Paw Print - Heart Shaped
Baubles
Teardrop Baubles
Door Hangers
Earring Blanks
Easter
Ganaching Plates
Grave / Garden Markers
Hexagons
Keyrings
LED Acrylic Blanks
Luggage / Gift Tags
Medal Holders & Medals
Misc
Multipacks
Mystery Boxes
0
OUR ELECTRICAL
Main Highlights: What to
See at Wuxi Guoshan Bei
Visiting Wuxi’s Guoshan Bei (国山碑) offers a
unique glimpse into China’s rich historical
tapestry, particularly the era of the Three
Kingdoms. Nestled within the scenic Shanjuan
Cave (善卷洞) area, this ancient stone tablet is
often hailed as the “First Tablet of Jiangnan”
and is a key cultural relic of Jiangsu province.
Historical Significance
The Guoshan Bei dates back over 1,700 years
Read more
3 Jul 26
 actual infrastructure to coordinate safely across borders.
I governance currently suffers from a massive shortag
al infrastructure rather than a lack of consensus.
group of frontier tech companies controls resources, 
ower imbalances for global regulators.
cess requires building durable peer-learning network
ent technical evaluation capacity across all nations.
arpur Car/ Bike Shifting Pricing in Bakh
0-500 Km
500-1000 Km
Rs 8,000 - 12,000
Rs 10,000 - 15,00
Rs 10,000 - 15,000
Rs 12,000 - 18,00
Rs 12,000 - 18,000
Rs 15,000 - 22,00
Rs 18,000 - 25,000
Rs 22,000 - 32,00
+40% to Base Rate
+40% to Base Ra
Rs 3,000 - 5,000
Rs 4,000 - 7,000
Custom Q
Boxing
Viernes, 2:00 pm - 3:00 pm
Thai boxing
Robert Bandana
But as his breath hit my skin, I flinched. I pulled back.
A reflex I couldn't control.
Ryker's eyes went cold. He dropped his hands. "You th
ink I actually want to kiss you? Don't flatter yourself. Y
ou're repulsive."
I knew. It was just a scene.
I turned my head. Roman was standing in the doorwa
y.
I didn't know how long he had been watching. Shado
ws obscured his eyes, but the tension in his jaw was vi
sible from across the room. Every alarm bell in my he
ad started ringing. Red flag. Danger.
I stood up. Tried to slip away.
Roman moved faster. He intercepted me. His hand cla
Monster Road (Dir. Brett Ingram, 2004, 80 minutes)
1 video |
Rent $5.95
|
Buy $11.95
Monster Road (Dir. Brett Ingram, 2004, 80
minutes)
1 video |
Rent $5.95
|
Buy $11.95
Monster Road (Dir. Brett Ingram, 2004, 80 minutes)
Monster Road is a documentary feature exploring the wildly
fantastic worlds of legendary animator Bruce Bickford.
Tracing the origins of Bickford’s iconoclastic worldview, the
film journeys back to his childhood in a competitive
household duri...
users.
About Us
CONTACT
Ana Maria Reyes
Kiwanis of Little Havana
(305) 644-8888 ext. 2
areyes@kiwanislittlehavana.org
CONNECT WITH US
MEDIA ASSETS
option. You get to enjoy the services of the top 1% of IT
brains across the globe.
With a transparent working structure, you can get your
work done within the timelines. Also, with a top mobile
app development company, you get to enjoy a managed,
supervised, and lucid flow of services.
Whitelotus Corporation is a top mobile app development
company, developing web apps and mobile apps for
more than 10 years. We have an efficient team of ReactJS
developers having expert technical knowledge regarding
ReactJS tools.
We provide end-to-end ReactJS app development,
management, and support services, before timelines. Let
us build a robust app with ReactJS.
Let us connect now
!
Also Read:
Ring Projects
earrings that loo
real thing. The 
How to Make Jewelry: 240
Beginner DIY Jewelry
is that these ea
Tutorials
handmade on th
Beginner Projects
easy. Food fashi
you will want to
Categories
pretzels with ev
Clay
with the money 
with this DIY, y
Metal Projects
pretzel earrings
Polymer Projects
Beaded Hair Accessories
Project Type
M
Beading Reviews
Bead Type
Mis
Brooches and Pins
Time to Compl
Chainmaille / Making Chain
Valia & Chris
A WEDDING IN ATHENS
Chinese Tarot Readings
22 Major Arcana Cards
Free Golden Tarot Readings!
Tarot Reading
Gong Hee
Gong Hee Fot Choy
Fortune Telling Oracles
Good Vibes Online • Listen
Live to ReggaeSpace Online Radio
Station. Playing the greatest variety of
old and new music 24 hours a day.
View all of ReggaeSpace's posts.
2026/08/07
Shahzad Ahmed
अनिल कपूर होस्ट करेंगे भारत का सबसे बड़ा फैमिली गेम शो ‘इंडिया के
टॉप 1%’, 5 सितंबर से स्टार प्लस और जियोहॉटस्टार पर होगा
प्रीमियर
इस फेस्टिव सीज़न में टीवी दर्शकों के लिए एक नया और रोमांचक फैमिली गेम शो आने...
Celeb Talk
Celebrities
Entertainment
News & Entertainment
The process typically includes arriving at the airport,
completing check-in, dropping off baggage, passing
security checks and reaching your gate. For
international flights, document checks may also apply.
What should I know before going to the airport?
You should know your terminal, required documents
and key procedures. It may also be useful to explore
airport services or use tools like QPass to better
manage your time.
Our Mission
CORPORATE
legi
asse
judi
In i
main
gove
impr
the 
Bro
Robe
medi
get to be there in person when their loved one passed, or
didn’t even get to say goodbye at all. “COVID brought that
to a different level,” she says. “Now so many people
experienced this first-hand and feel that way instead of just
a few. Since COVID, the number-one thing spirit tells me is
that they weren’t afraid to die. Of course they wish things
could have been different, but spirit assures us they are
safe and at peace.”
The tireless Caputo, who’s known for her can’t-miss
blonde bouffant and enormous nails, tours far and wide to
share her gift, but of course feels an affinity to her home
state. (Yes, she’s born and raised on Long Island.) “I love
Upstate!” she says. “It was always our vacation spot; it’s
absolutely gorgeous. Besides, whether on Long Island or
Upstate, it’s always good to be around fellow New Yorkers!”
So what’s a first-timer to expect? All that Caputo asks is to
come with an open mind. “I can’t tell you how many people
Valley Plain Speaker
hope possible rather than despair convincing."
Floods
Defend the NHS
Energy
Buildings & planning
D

Action item: The lines from the beginning of the records through the line containing "Visiting Wuxi’s Guoshan Bei (国山碑) offers a" should be reproduced exactly. Include nothing else.

Output of the task:
Paw Print - Heart Shaped
Baubles
Teardrop Baubles
Door Hangers
Earring Blanks
Easter
Ganaching Plates
Grave / Garden Markers
Hexagons
Keyrings
LED Acrylic Blanks
Luggage / Gift Tags
Medal Holders & Medals
Misc
Multipacks
Mystery Boxes
0
OUR ELECTRICAL
Main Highlights: What to
See at Wuxi Guoshan Bei
Visiting Wuxi’s Guoshan Bei (国山碑) offers a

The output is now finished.